* **PASSAGE PROVIDED**:
=== Begin Enclosure ===

Trikeri Light, Trikeri
Hellenic Navy photo

Lighthouses of Central Greece

Phthiotis Lighthouses
Note: Phthiotis is the mainland region of Central Greece facing Euboea from the west, across the Gulf of Euboea.
* Anteros (Cape Chiliomili, Ákra Khiliomíli)
1890. Active; focal plane 10 m (33 ft); three white flashes every 15 s. 8 m (26 ft) round cylindrical cast iron tower with lantern and gallery, painted white; lantern dome painted dark green or black. The keeper's house is not seen in Savas's photo or in Trabas's closeup photo. Ritas Athanasios has a 2008 closeup, a sunset photo is available, and Bing has a satellite view. This little lighthouse is a typical French tourelle, a type of prefabricated light installed in countries all over the world. Located on a sharp cape at the south side of the entrance to the Maliakos Kolpós, about 5 km (3 mi) north of Skarfia. Site open, tower closed. ARLHS GRE-057; Admiralty N4424; NGA 16388.
* Arkitsa
1908. Active; focal plane 15 m (49 ft); two white flashes every 5 s. 15 m (49 ft) square cylindrical stone tower with lantern and gallery, rising from the seaward side of a square 1-story masonry keeper's house. The lighthouse is unpainted stone with white trim; lantern dome painted dark green. Trabas has a photo, a portfolio of photos is available, Google has a street view, and Bing has a satellite view. Located on Ákra Arkitsa, a sharp cape projecting into the Notios Evvoikos Kolpós (Gulf of Euboea) at the town of Arkitsa. Site open, tower closed. ARLHS GRE-042; Admiralty N4416; NGA 16360.
[Atalanti]
Date unknown. Active; focal plane 10 m (33 ft); white flash every 1.5 s. 5 m (17 ft) skeletal tower atop a short post, painted white. Behind the light is a ruined stone keeper's cottage. Trabas has a distant photo, and Google has a satellite view. Located on an islet off the northern tip of Atalanti, an island in the Gulf of Euboea about 3 km (2 mi) southeast of Livanates. Accessible only by boat. Site open, tower closed. Admiralty N4412; NGA 16352.

=== End Enclosure ===

* **GIVEN DATA**:
=== Begin Enclosure ===

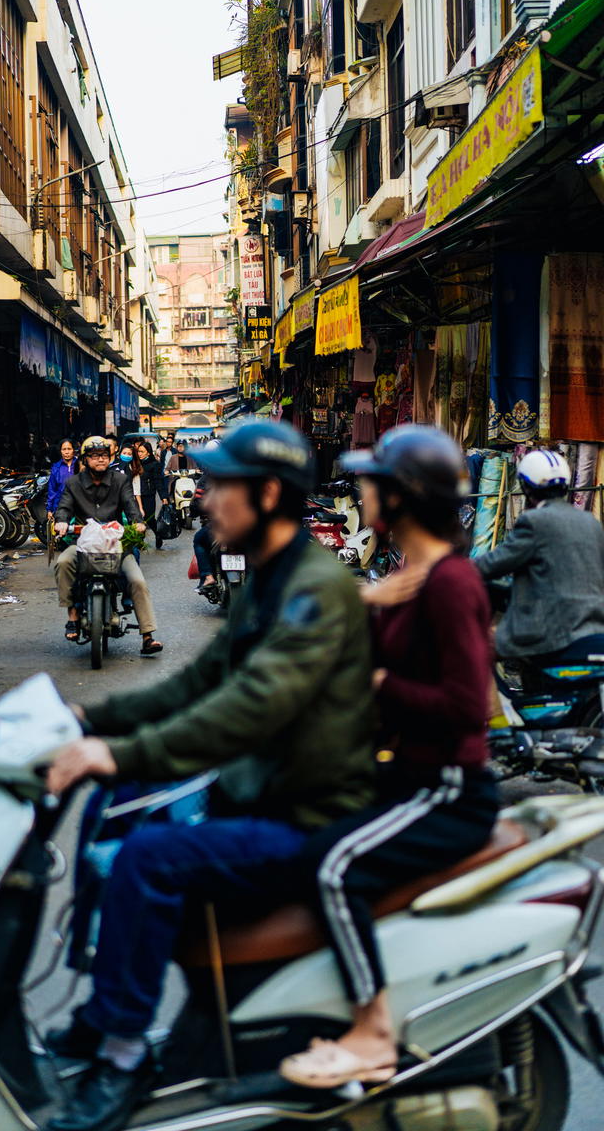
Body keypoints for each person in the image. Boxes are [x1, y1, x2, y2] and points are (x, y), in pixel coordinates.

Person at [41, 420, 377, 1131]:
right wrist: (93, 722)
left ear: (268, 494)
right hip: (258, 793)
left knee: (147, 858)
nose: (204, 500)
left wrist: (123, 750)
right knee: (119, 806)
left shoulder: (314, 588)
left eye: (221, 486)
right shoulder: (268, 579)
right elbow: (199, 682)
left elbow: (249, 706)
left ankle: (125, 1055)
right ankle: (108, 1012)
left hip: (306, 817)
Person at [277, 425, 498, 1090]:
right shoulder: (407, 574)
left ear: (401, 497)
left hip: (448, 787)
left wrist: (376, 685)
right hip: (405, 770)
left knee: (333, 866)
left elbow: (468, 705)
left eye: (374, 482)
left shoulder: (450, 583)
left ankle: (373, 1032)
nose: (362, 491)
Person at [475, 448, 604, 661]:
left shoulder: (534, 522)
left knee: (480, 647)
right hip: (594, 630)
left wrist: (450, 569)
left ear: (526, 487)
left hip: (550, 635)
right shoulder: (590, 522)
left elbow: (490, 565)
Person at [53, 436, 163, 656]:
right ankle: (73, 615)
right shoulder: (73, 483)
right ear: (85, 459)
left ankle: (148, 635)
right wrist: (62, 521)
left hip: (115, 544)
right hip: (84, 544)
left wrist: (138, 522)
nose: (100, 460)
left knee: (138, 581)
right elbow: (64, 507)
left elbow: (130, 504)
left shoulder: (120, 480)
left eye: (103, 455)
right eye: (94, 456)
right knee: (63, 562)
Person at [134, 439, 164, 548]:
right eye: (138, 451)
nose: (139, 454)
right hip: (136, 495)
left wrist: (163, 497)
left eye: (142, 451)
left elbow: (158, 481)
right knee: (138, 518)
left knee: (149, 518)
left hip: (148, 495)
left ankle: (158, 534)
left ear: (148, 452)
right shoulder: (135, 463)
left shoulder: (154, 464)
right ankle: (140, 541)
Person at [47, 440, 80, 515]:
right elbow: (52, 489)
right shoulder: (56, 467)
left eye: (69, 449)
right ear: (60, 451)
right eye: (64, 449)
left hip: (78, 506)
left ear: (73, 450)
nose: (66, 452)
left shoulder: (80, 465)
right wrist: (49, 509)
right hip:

=== End Enclosure ===

* **DIRECTIONS**:
1. According to the text on Central Greece lighthouses, in what year was the Arkitsa light built?
2. For each statement, say whether it agrees with the text on Central Greece lighthouses, and quote the words that decide it: (a) The Anteros tower is made of cast iron. (b) The Arkitsa lighthouse is painted white. (c) The Atalanti light can be reached only by boat.
3. Extend the text on Central Greece lighthouses from the point where it stops.
The data is separate material, unrelated to the text on Central Greece lighthouses.

* **OUTPUTS IN ORDER**:
1. 1908

2.
(a) Yes: "round cylindrical cast iron tower"
(b) No: "The lighthouse is unpainted stone with white trim"
(c) Yes: "Accessible only by boat."

3.
Euboea Lighthouses
Note: Euboea is a mountainous island, about 150 km (90 mi) long, close to the Greek mainland north of Attica. The southeast end of the island is separated from Attica by the Gulf of Petalion, and the northeast end is separated from the mainland of Boeotia and Phthiotis by the narrow Gulf of Euboea. In the center, at Chalcis, the separation between Euboea and the Boeotian mainland is the very narrow Eúripus Strait believed to have been opened several thousand years ago by an earthquake. Several bridges cross the strait, linking Euboea to the mainland.
* Kakokefali (Halkida, Chalkida, Chalkis)
1886. Active (?); focal plane 21 m (69 ft); two red flashes every 18 s. 12 m (39 ft) square cylindrical masonry tower with lantern and gallery. Trabas has a photo, Claußen has a photo by Olaf Riesenberg, Vasilis Poul has a nice photo, and Bing has a satellite view. Although NGA continues to describe the lighthouse in its listing, it appears that the active light has been moved to the skeletal tower in front of the building. Located in Halkida, marking the northern entrance to the narrow strait separating Euboea from the mainland. Site status unknown but probably open, tower closed. ARLHS GRE-075; Admiralty N4378; NGA 16328.
Strogili
1870. Active; focal plane 41 m (135 ft); two flashes every 10 s, white or red depending on direction. 9 m (30 ft) round tower with lantern and gallery, attached to a 1-story keeper's house. Lighthouse painted white; lantern dome is dark green or black. Claußen has photos by Olaf Riesenberg, Trabas has a distant view, a 2008 closeup and a 2009 view from the sea are available, and Bing has a satellite view. Located on a small island in the Gulf of Euboea off the western tip of the island of Euboea. Accessible only by boat. Site status unknown. ARLHS GRE-124; Admiralty N4420; NGA 16380.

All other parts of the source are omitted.